No, in the quiet, suddenly your soul can hear itself again. And it’s a beautiful thing, as the voices that have been bourn within you by the stories and novels and letters and daydreams of your past mingle and birth new ideas for your mind to mill over.

It’s also a terrifying thing, if your brain also happens to host certain voices like mine.

They’re a bit louder, a bit harsher than the rest. They may not always all-out scream at you, but the small persistent whispers are just as distracting.

They are the voices of a mind used to abusing itself. They are the voices of mental lashing developed over the course of a young life in order to keep a yet-developing brain one step ahead from every other one around it – because if you can anticipate doom, anticipate fault, anticipate anger and criticism – then you can prevent it. It’s an entirely useful set of voices, when you are stuck in an environment that will kill you if you do not either learn to dodge or strike back.

But if you are one of the so-called lucky ones who manages to escape that environment, the brain that kept you going now becomes the enemy itself.

It’s much more difficult to dodge something that makes all the same movements that you do. It’s incredibly difficult for a hand to strike itself. It becomes a bit of a paradox, you see. The answer is to get away from yourself.

But, in that all too horrid cliche, wherever you go, there you are.

And so noise becomes your new coping mechanism.

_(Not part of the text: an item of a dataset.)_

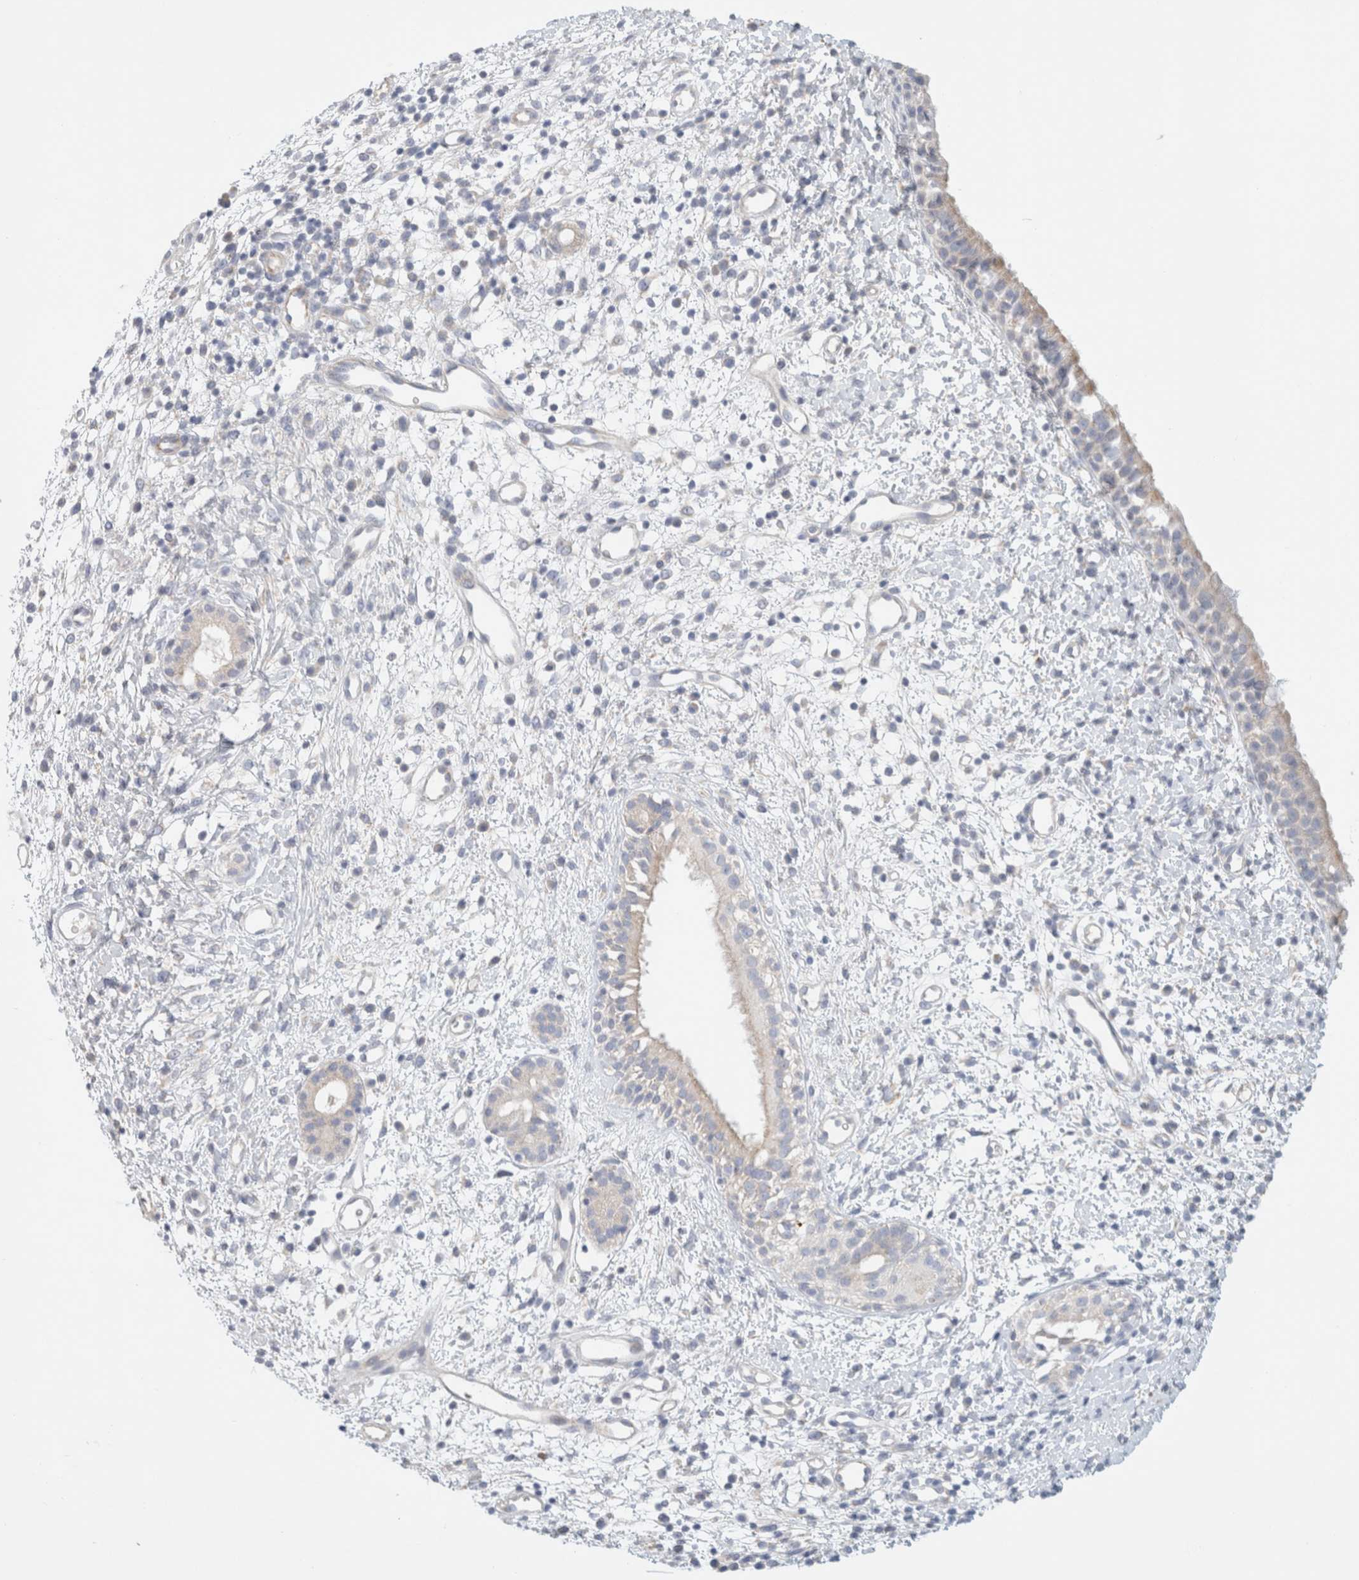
{"staining": {"intensity": "weak", "quantity": "<25%", "location": "cytoplasmic/membranous"}, "tissue": "nasopharynx", "cell_type": "Respiratory epithelial cells", "image_type": "normal", "snomed": [{"axis": "morphology", "description": "Normal tissue, NOS"}, {"axis": "topography", "description": "Nasopharynx"}], "caption": "This histopathology image is of benign nasopharynx stained with IHC to label a protein in brown with the nuclei are counter-stained blue. There is no staining in respiratory epithelial cells.", "gene": "HEXD", "patient": {"sex": "male", "age": 22}}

You surround yourself with stimuli – if you can feel the pressure of the world on your skin then perhaps you will not notice the perpetual lump in your throat. If you can blind your eyes with a TV show on a screen, maybe your brain won’t have enough sight left to envision all the terrible future scenarios that used to actually be legitimate threats but are now only figments of an anxious anticipation. If you can occupy your ears with the blaring electronica or chatter of a Youtube reel or the friendlier-toned (usually, at least) sounds of conversations about you, perhaps the wailing in your mind will not start. Or at the very least, perhaps, in a relative position, it will no longer seem so loud.

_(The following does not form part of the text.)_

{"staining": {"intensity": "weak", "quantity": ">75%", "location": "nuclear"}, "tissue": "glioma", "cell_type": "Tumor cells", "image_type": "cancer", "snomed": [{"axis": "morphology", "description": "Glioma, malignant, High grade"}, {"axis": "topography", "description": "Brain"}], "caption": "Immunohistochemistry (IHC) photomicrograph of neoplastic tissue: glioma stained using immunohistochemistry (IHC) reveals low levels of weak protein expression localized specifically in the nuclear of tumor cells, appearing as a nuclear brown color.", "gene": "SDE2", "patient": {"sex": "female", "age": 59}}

But to put yourself in quiet – that is to invite your mind to hear itself. And while you know that dreams and worlds and heroes have been born from the quiet that happens just as you slip from consciousness right before you fall asleep, you also know that when you are instead in the full-frontal awareness of agitated midday, and silence falls…

Well, sometimes the mind doesn’t have very nice things to say when you’ve shut it up from the world for a while.

Quiet is where the best thinking happens, in the still of a place where you can hear again the merest exhale of the soul’s breath. But unfortunately, it’s also where you can hear every last gasp of a soul that’s been crying.